The tracemem
function (R needs to be compiled to support it) provides an indication of when copying occurs. Here's what you do
> a <- 1:1000000; tracemem(a)
[1] "<0x7f791b39e010>"
> a[1] = 2
tracemem[0x7f791b39e010 -> 0x7f791a9d4010]:
and indeed there's a copy. But this is because you're coercing a
from an integer vector (1:1000000
creates a sequence of integers) to a numeric vector (because 2
is a numeric value, and R coerces to a common type).

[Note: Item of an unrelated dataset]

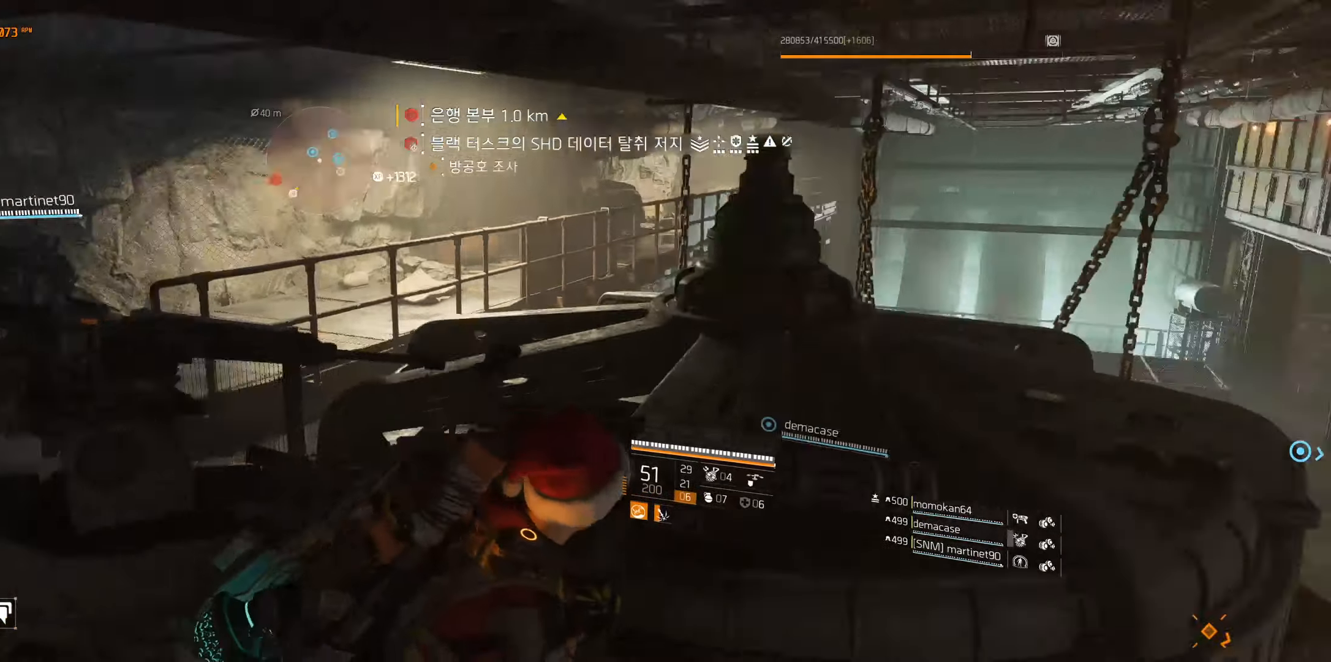
{"dt_ms": 500, "buttons": [], "left_stick": "left", "events": [[84, "left_stick", "center"], [150, "left_stick", "left"]]}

If instead you update your integer vector with an integer value, or a numeric vector with a numeric value, there is no copying
> a <- 1:1000000; tracemem(a)
[1] "<0x7f791a4ef010>"
> a[1] = 2L
> a = c(1, 2, 3); tracemem(a)
[1] "<0x5180470>"
> a[1] = 2
>
A little bit further insight comes from understanding at a superficial level how R's memory management works. Each allocation has a NAMED level associated with it. NAMED=0 or 1 indicates that there is at most 1 symbol that refers to it; it is therefore safe to copy in place. NAMED=2 means that there is, or has been, at least 2 symbols pointing to the same location, and that any attempt to update the value requires a duplication to preserve R's illusion of 'copy on change'. The following reveals some of the internal structure of a
, including that it of type INTSXP (integer) with NAM(1) (NAMED level 1) and that it's being TRaced. Hence updating (with an integer!) does not require a copy.
> a = 1:10; tracemem(a); .Internal(inspect(a))
[1] "<0x5170818>"
@5170818 13 INTSXP g0c4 [NAM(1),TR] (len=10, tl=0) 1,2,3,4,5,...
> a[1] = 2L
>
On the other had, here two symbols refer to the location in memory, hence NAMED is 2 and a copy is required
> a = b = 1:10; tracemem(a); .Internal(inspect(a))
[1] "<0x576d1a0>"
@576d1a0 13 INTSXP g0c4 [NAM(2),TR] (len=10, tl=0) 1,2,3,4,5,...
> a[1] = 2L
tracemem[0x576d1a0 -> 0x576d148]:
It is difficult to reason about NAMED, so at some level these types of games have a level of futility about them.
inspect
returns other information. Each R type is represented internally as an 'SEXP' (S-expression) type. These are enumerate, and the 13th SEXP type is an integer SEXP -- hence 13 INTSXP
. Check out .Internal(inspect(...))
for a numeric vector, character vector, or even function .Internal(inspect(function() {}))
.
R manages memory by periodically running a 'garbage collector' that checks to see if memory is currently referenced; if it is not, then it is reclaimed for use by another symbol. The garbage collector is 'generational', which means that recently allocated memory is checked for reclamation more frequently than older memory (this is because, empirically, variables tend to have a short half-life, e.g., for the duration of a function call, so recently allocated memory is more likely to be available for reclamation than memory that has been in use for a longer time). The g0c4
and similar annotations are providing information about the generation the SEXP belongs to.
The TR
represents a 'bit' set in the SEXP to indicate that the variable is being traced; it was set when we said tracemem(a)
.
Some of these topics are discussed in the documentation of R's internal implementation RShowDoc("R-ints")
and in the C header file Rinternals.h.